(Stored items)
|---|
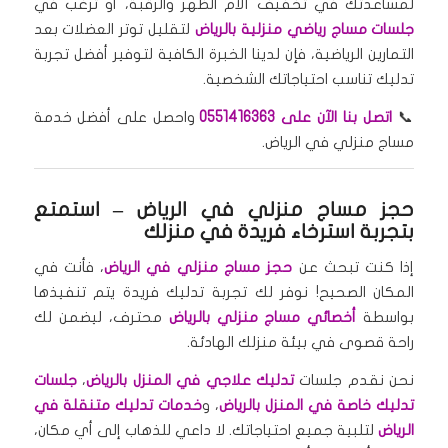
لمساعدتك في تخفيف آلام الظهر والرقبة، أو ترغب في
جلسات مساج رياضي منزلية بالرياض
لتقليل توتر العضلات بعد
التمارين الرياضية، فإن لدينا الخبرة الكافية لتوفير أفضل تجربة
تدليك تناسب احتياجاتك الشخصية.
📞
اتصل بنا الآن على 0551416363
واحصل على أفضل خدمة
مساج منزلي في الرياض.
حجز مساج منزلي في الرياض
– استمتع
بتجربة استرخاء فريدة في منزلك
إذا كنت تبحث عن
حجز مساج منزلي في الرياض
، فأنت في
المكان الصحيح! نوفر لك تجربة تدليك فريدة يتم تنفيذها
بواسطة
أخصائي مساج منزلي بالرياض
محترف، ليضمن لك
راحة قصوى في بيئة منزلك الهادئة.
نحن نقدم جلسات
تدليك علاجي في المنزل بالرياض
،
جلسات
تدليك خاصة في المنزل بالرياض
، و
خدمات تدليك متنقلة في
الرياض
لتلبية جميع احتياجاتك. لا داعي للذهاب إلى أي مكان،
|---|
▶ **EXERCISE AIM**:
Copy every line of text from the material above word for word, leaving out the pictures.

▶ **RESPONSE BOX**:
لمساعدتك في تخفيف آلام الظهر والرقبة، أو ترغب في
جلسات مساج رياضي منزلية بالرياض
لتقليل توتر العضلات بعد
التمارين الرياضية، فإن لدينا الخبرة الكافية لتوفير أفضل تجربة
تدليك تناسب احتياجاتك الشخصية.
📞
اتصل بنا الآن على 0551416363
واحصل على أفضل خدمة
مساج منزلي في الرياض.
حجز مساج منزلي في الرياض
– استمتع
بتجربة استرخاء فريدة في منزلك
إذا كنت تبحث عن
حجز مساج منزلي في الرياض
، فأنت في
المكان الصحيح! نوفر لك تجربة تدليك فريدة يتم تنفيذها
بواسطة
أخصائي مساج منزلي بالرياض
محترف، ليضمن لك
راحة قصوى في بيئة منزلك الهادئة.
نحن نقدم جلسات
تدليك علاجي في المنزل بالرياض
،
جلسات
تدليك خاصة في المنزل بالرياض
، و
خدمات تدليك متنقلة في
الرياض
لتلبية جميع احتياجاتك. لا داعي للذهاب إلى أي مكان،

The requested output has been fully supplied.